Well, we’ve been home from the hospital since Friday afternoon, and as you might expect, things have been a wee bit chaotic around the Flashlight house. However, I think overall things are going pretty well.
For what they’re worth, here are some of my random observations of our first few days of Parenting x2.
* Things have gone pretty smoothly, relatively speaking of course. In the day-to-day chaos of our lives, anticipatory anxiety is mostly a waste of time. The hundred things that do happen are almost completely different than what you worried would happen. That appears to apply here too.
* We suspect that the J-Man thinks that the baby is just visiting and will go away at some point. I also suspect that this evening he started to get this sinking feeling that this is a permanent situation.
* So far, we haven’t seen any real regressive behaviors or any signs of abnormally high stress in the J-Man. Yay! We’ll take that as a huge positive. He was quite clingy this evening and needed some serious Daddy time, which is why I began to suspect that he’s clueing in to the permanence of this. All that said, though, he’s hanging with the routine pretty well and is probably coping as well as anybody.
* Getting to hang out in the recliner with a son on each side should be in the dictionary as one of the definitions of ‘perfect contentment’. You enjoy that minute before your wiggly toddler gets up and runs off as completely as you can while it lasts. It makes you feel like all this is going to turn out fine.
* I feel a lot less like my attention is divided between the two of them (which I feared) and more that I focus on making every minute with each of them count.
* Having the routine and structure of school has been a godsend for him and for us. It’s amazing how much better he handles life when he’s in school.
* When your baby is the least little bit of ‘a sleeper’, life goes a lot, lot easier. It really helps when he is largely uncaring about loud noises when you have the Stimmy Sound Machine running around the house.
* On a related note, you spend a lot of time comparing random things about what your older kid was like as a baby. The J-Man was never a sleeper, so that definitely not-so-random thing is a big topic of conversation. It’s not like Little E is a big night sleeper at this point, but getting sleep at all is still a relative improvement. He slept 4 1/2 hours straight the other night and we worried that he was dead. J-Man didn’t do that for months.

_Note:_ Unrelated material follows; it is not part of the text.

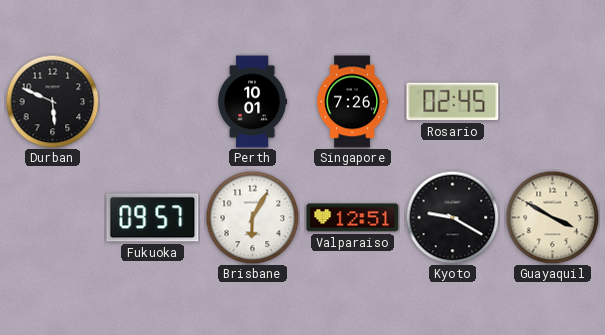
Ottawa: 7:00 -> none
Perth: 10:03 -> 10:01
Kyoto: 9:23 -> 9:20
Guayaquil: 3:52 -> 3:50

* I forgot about all the billion random, administrative tasks that have to be done when a child is born. I want to be spending time with my kids, not filling out some damn piece of paper again.
* I think most parents plan and obsess way less with their second child. I think those of us who simply don’t have time to plan anything do so even less. I didn’t even bother to relearn hardly any of the normal ‘what to do with a new baby’ instructions. Stuff does come back to you, though you do get this sense of dread when you realize that you should know something but don’t remember how – like swaddling or how to deal with crap exploding out at the speed of sound while you’re changing your baby’s diaper.
* Two things of major consequence have to happen when we have a baby. One must be weather related, the other must be house related, but neither must be related to each other. With the J-Man, it was Hurricane Katrina and an exploded sewer pipe in our yard. With Little E, it was a tornado warning all around us and a dead freezer full of food in our garage.
* When you have an autistic child, you can’t help but at least occasionally watch for signs of it in your baby. It’s way too early but – rational, fair, or not – it’s there in the back of your mind; might as well be honest about it. I think it’s just one way to try to be prepared for the future.
* Love really does expand so you can love two kids just as wholly and completely as you loved one. As a matter of fact, it both expands and multiplies. I accepted this as one of the truths of existence, but I never really got it at anything beyond a cerebral level until now.
* I’m married to the most awesome woman in the world (no offense to anyone in our audience) and I have two wonderful, beautiful, perfect sons. My God, how great is it to be me!